As entidades naturais ancestrais já usufruíram de um planeta saudável em um passado remoto. Nós, os “Modernos”, andamos por aí destruindo-o.
Será que ainda conseguiremos usufruir de um ambiente saudável? Uma das respostas pode estar na arte. E ela pode nos salvar.
Glauco Rodrigues (1929 – 2004) foi mais do que um artista: foi um artivista. Assim o considero. A arte indígena começa a emergir nos palcos até então dominados por não indígenas. Diante de Kamé e Kairu (leia aqui) é um exemplo recente. Não é preciso ser filósofo para refletir sobre os efeitos de uma natureza invadida por um estio de vida pautado por uma lógica de troca unilateral: extraí de um lado e não devolve de modo generoso do outro. Na extensa obra do artista do Clube de Bagé, Glauco se mantém uma voz crítica voraz.
A arte tem uma força: o incrível poder de deslocar nosso olhar. A normalidade é deslocada. Um estranhamento é gerado. Uma estranheza que brota da alma. O simples ato de admirar um desenho ou uma pintura pode ser um ato de despertar. Sentir que algo está errado com nosso ambiente e com o modo que as sociedades vivem. Perceber estar normalizando o que não deve ser normalizado.
Entre as várias serigrafias, pinturas e desenhos do artivista de Bagé, destaco uma que chama a atenção para os desafios atuais: “Lagoa de Marapendi: conservando, usaremos”, de 1989. A pintura foi parte de uma campanha de conscientização de uma empresa de engenharia e construção da década de 1950 sobre os riscos de poluição nas águas da lagoa carioca. Qualquer similaridade com o Guaíba não é pura coincidência.

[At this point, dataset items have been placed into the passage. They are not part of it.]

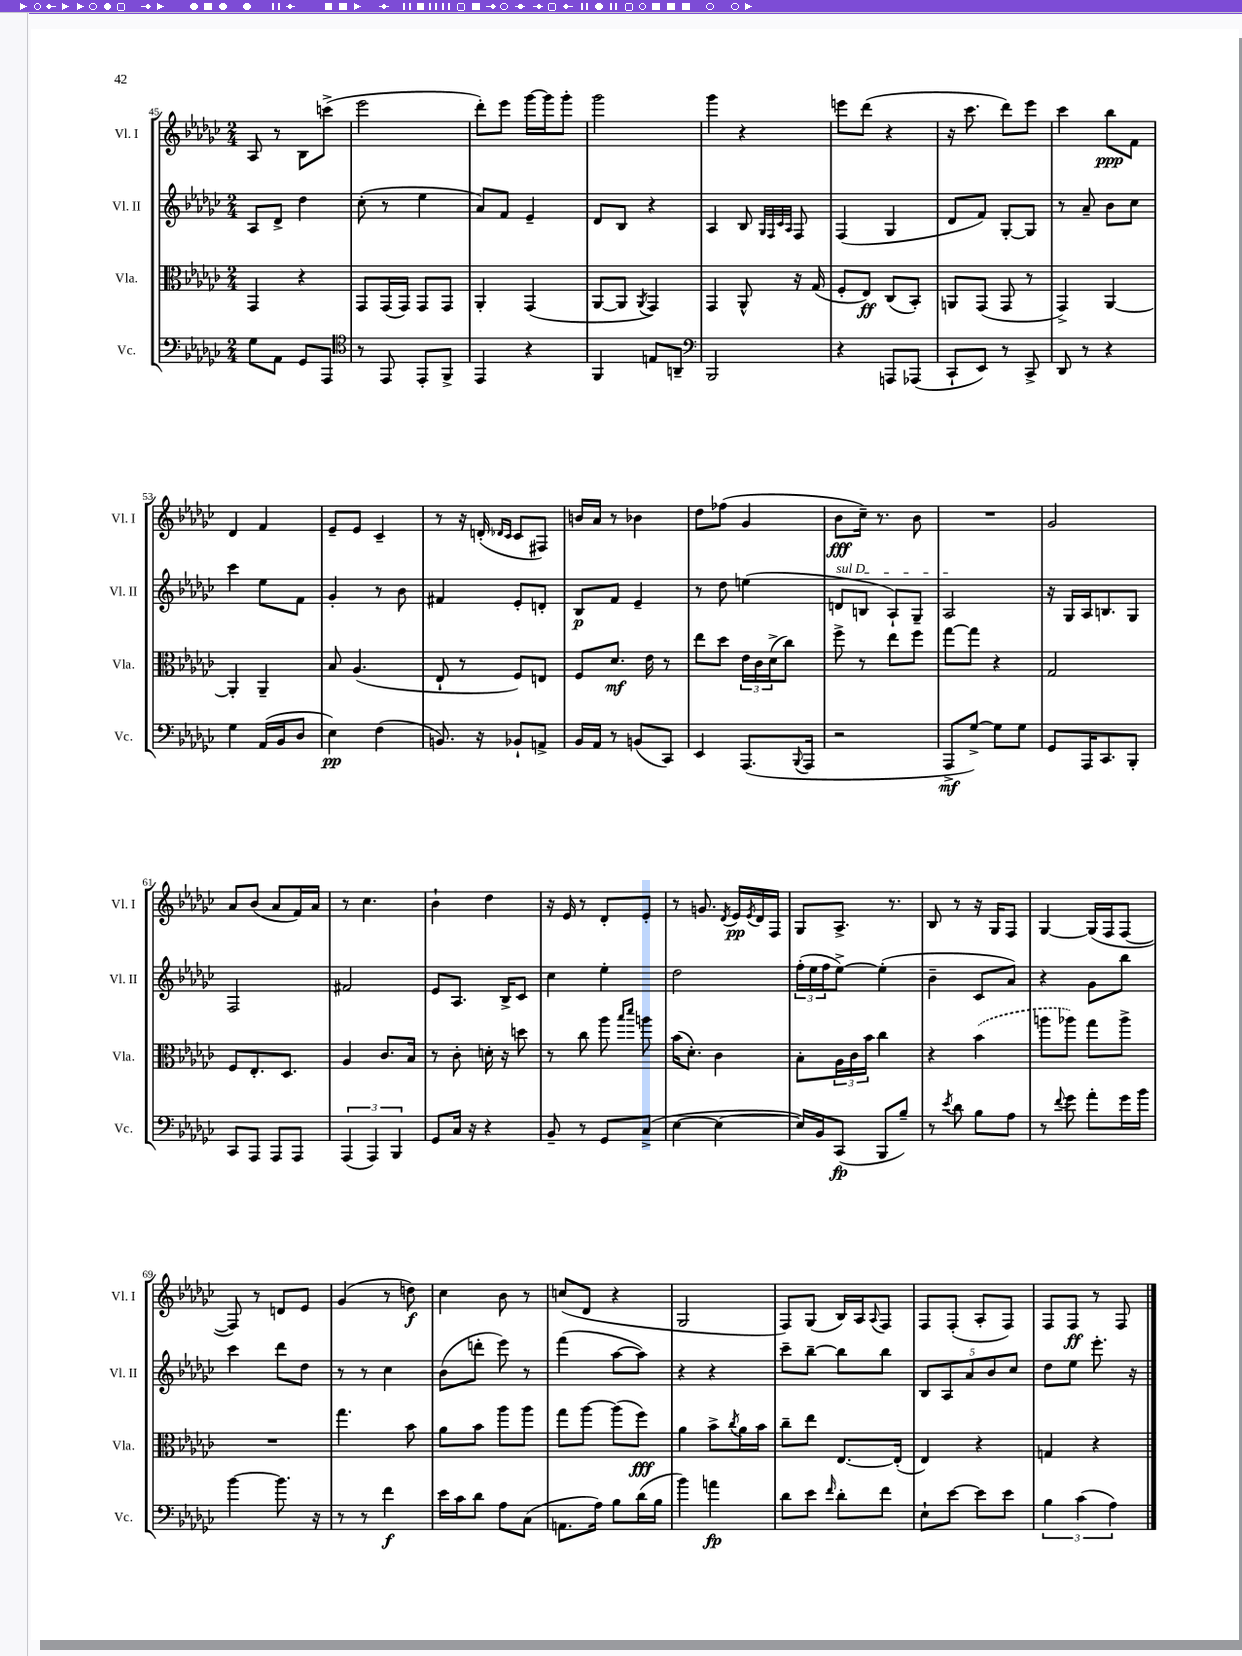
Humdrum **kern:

**kern	**kern	**kern	**kern
*staff4	*staff3	*staff2	*staff1
*clefF4	*clefC3	*clefG2	*clefG2
*k[b-e-a-d-g-c-]	*k[b-e-a-d-g-c-]	*k[b-e-a-d-g-c-]	*k[b-e-a-d-g-c-]
*M2/4	*M2/4	*M2/4	*M2/4
8G-	4GG-	8A-	8A-
8AA-	.	8d-^	8r
8GG-	4r	4dd-	8B-
8AAA-	.	.	(8ccc^
=	=	=	=
*clefC4	*	*	*
8r	8GG-	(8cc-'	2eee-
8EE-	(16GG-	8r	.
.	16GG-)	.	.
8EE-'	8GG-	4ee-	.
8FF^	8GG-	.	.
=	=	=	=
4EE-	4AA-'	8a-)	8ddd-')
.	.	8f	8eee-
4r	(4GG-	4e-~	[16ggg-
.	.	.	16ggg-]
.	.	.	8ggg-'
=	=	=	=
4FF	[8AA-	8d-	2ggg-
.	8AA-]	8B-	.
.	8qAA-	.	.
8E	4GG-)	4r	.
8AA~	.	.	.
=	=	=	=
*clefF4	*	*	*
2BBB-	4GG-	4A-	4ggg-
.	8AA-^^	8B-	4r
.	.	32qqG-	.
.	.	32qqF	.
.	.	32qqc-	.
.	.	32qqA-	.
.	16r	8F	.
.	(16G-	.	.
=	=	=	=
4r	8F'	(4F	8eee
.	8E-)	.	(8ddd-
8AAA	(8C-	4G-	4r
(8AAA-	8BB-')	.	.
=	=	=	=
8CC-`	8AA	8d-	16r
.	.	.	8.ccc-
8EE-)	(8GG-	8f)	.
8r	8GG-	[8G-'	8ddd-)
8CC-^	8r	8G-]	8eee-
=	=	=	=
8DD-	4GG-^)	8r	4ccc-
8r	.	8a-~	.
4r	[4AA-	8b-	8bb-
.	.	8cc-	8f
=	=	=	=
4G-	4AA-']	4ccc-	4d-
(16AA-	4AA-~	8ee-	4f
16BB-	.	.	.
8D-	.	8f	.
=	=	=	=
4E-)	8B-	4g-'	8e-~
.	(4.A-	.	8e-
(4F	.	8r	4c-~
.	.	8b-	.
=	=	=	=
8.BB)	8E-`	4f#	8r
.	8r	.	16r
16r	.	.	(16d'
.	.	.	16qqd-
.	.	.	16qqc-
8BB-`	8F)	8e-'	8c-
8AA^	8E	8d'	8F#)
=	=	=	=
16BB-	8F	8B-	16b
16AA-	.	.	16a-
8r	8.d-	8f	8r
(8BB	.	4e-~	4b-
.	16e-	.	.
8CC-)	8r	.	.
=	=	=	=
4EE-	8ee-	8r	8dd-
.	8dd-	8dd-	(8ff-
(8.AAA-	24e-	(4ee	4g-
.	24c-	.	.
.	(24d-^	.	.
.	8cc-)	.	.
8qqBBB-	.	.	.
16AAA-	.	.	.
=	=	=	=
2r	8ff^	8d	8b-
.	8r	8B	16cc-~)
.	.	.	8.r
.	8ee-	8A-`)	.
.	8ff	8G-~	8b-
=	=	=	=
8AAA-^	[8gg-	2A-	2r
[8G-^)	8gg-]	.	.
8G-]	4r	.	.
8G-	.	.	.
=	=	=	=
8GG-	2G-	16r	2g-
.	.	16G-	.
16AAA-	.	16A-	.
8.CC-	.	8.B	.
8BBB-'	.	8G-	.
=	=	=	=
8CC-	8F	2F	8a-
8AAA-	8.E-'	.	(8b-
8AAA-	.	.	8a-
.	8.D-	.	.
8AAA-	.	.	16f)
.	.	.	16a-
=	=	=	=
(6AAA-	4A-	2f#	8r
.	.	.	4.cc-
6AAA-)	.	.	.
.	8.c-	.	.
6BBB-	.	.	.
.	16B-	.	.
=	=	=	=
8GG-	8r	8e-	4b-`
16C-	8c-'	8.A-	.
16r	.	.	.
4r	16d'	.	4dd-
.	16r	16B-^	.
.	8dd	8c-	.
=	=	=	=
8BB-~	8r	4cc-	16r
.	.	.	16e-
8r	8cc-	.	8r
8GG-	8aa-	4ee-'	8d-'
.	16qqbb-	.	.
.	16qqddd-	.	.
(8C-^	8aa	.	8e-'
=	=	=	=
[4E-	(16b-	2dd-	8r
.	8.d-')	.	.
.	.	.	8.g
4E-_	4c-	.	.
.	.	.	8qd-
.	.	.	16e-
.	.	.	8qe-
.	.	.	16d-
.	.	.	16F
=	=	=	=
16E-])	8B-'	(24ff'	8G-
.	.	24ee-	.
16BB-	.	.	.
.	.	24ff	.
(8CC-	24A-	[8ee-^)	8.A-^
.	24c-	.	.
.	24b-	.	.
8BBB-	4cc-	(4ee-']	.
.	.	.	8.r
8B-~)	.	.	.
=	=	=	=
8r	4r	4b-~	8B-
8qe-	.	.	.
8d-	.	.	8r
8B-	(4b-	8c-	16r
.	.	.	16G-
8A-	.	8a-)	8F
=	=	=	=
8r	8aa	4r	[4G-
8qqf	.	.	.
8g-	8aa-)	.	.
8a-'	8gg-	8g-	(16G-]
.	.	.	16F
16g-	8aa-^	8bb-	[8F
16b-	.	.	.
=	=	=	=
[4b-	2r	4ccc-	8F])
.	.	.	8r
8.b-]	.	8ddd-	8d
.	.	8dd-	8e-
16r	.	.	.
=	=	=	=
8r	4.gg-	8r	(4g-
8r	.	8r	.
4f	.	4cc-	8r
.	8b-	.	8dd)
=	=	=	=
16e-	8a-	(8b-	4cc-
16c-	.	.	.
8d-	8b-	8ddd'	.
8A-	8aa-	8eee-)	8b-
(8C-	8aa-	8r	8r
=	=	=	=
8.AA	8gg-	(4fff	(8cc
.	[8aa-	.	8d-
16A-)	.	.	.
8B-	(8aa-]	[8aa-	4r
(16d-	8ff)	8aa-])	.
16B-	.	.	.
=	=	=	=
4b-)	4a-	4r	2G-
4a	8b-^	4r	.
.	8qcc-	.	.
.	16a-	.	.
.	16b-	.	.
=	=	=	=
8d-	8cc-~	8ccc-~	8F)
8e-	8ee-	[8bb-~	(8G-
16qqf	.	.	.
8d-'	[8.E-	8bb-]	16B-)
.	.	.	16A-
.	.	.	8qqA-
8f	.	8bb-	8F
.	(16E-']	.	.
=	=	=	=
8E-`	4E-)	10B-	8F
.	.	10A-	.
[8e-	.	.	(8F'
.	.	10a-	.
8e-]	4r	.	8A-'
.	.	10b-	.
8e-	.	.	8F)
.	.	10cc-	.
=	=	=	=
6B-	4G	8dd-	8F
.	.	8ee-	8F
(6c-	.	.	.
.	4r	8.eee-'	8r
6A-)	.	.	.
.	.	.	8F
.	.	16r	.
==	==	==	==
*-	*-	*-	*-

Rios, lagoas, montanhas e florestas estão sob ataque: do garimpo na Amazônia até a falta de saneamento básico das grandes cidades do Rio Grande do Sul e seus efeitos ao longo dos cursos d’água.
As águas limpas e cristalinas já fazem parte de um passado longínquo. A frase de Glauco na pintura de 1989 “conservando, usaremos” foi um alerta ignorado pelas grandes empresas, pelo poder público, pela sociedade civil em geral.
Obviamente que esse tipo de alerta já é realizado há décadas pelos povos originários no Brasil (como os Kaingang do Rio Grande Sul), ambientalistas (como os membros da SOS Mata Atlântica — que atuam em 17 estados brasileiros), cientistas (como os membros do IPCC e das Universidades), artivistas (como Glauco, Tarsila e outras) e outras pessoas como você que lê estas palavras e sente no corpo as adversidades de um ambiente degradado no dia a dia.
É um chamado contra o ecocídio que está em movimento.
O recente Relatório Síntese “Sumário para Formuladores Políticos” do IPCC publicado em março de 2023 — AR6 Summary for Policymakers (aqui) — apresenta a consolidação de mais de cinquenta décadas de pesquisas científicas de que se não conservarmos, não poderemos usar. É o chamado mais recente da Ciência.
Talvez a Arte somada à Ciência possa nos salvar. Talvez, ambas de mãos dadas, Arte-Ciência, possar nos ajudar a superar a banalidade do mal contemporâneo: o Leviatã Climático.
Pintura “Como era gostoso o meu francês”, 1993, de Glauco Rodrigues
A tempo: a exposição “Glauco Rodrigues — TROPICAL” está no Museu de Arte do Rio Grande do Sul — MARGS). A mostra segue em exibição até 16.04.2023. Vale conferir e sentir o estranhamento.